Exercise goal >>
All lines of the material that contain "transceiver" must be copied out.

*** Material supplied ***

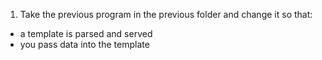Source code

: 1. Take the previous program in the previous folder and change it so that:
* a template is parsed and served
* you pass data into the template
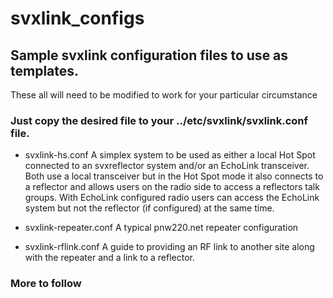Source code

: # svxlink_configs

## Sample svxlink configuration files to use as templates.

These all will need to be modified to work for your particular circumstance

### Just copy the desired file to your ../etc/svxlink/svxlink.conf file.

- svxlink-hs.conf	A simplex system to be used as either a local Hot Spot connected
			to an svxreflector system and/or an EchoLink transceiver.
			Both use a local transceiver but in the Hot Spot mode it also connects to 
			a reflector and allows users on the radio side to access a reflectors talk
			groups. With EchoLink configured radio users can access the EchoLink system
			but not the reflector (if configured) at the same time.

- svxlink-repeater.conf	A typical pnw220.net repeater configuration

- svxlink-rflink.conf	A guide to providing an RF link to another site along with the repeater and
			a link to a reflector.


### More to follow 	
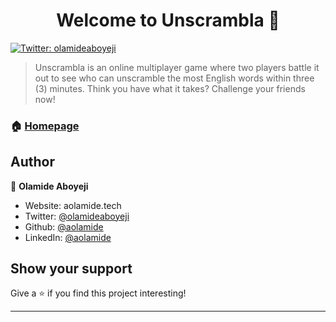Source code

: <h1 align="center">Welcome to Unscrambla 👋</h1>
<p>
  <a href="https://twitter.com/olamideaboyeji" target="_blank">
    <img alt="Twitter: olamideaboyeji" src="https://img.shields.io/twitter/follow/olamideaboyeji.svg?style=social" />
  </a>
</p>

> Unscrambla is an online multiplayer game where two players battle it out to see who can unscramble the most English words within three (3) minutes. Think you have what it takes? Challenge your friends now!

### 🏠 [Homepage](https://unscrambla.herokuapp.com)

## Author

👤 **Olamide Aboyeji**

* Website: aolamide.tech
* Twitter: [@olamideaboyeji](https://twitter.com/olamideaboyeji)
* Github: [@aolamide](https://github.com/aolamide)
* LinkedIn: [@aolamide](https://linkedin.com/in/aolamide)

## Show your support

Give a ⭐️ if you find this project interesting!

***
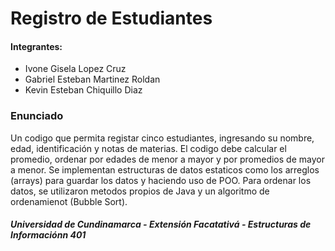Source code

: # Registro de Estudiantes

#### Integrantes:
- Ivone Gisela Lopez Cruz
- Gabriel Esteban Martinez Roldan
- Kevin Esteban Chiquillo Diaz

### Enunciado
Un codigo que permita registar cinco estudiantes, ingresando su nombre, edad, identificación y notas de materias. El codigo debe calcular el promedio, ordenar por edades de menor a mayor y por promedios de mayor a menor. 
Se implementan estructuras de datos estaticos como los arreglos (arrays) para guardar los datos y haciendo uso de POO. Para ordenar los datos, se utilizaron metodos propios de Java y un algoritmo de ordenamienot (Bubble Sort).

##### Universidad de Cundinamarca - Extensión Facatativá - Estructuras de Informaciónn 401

*** End of Material supplied ***

Problem solution >>
			to an svxreflector system and/or an EchoLink transceiver.
			Both use a local transceiver but in the Hot Spot mode it also connects to 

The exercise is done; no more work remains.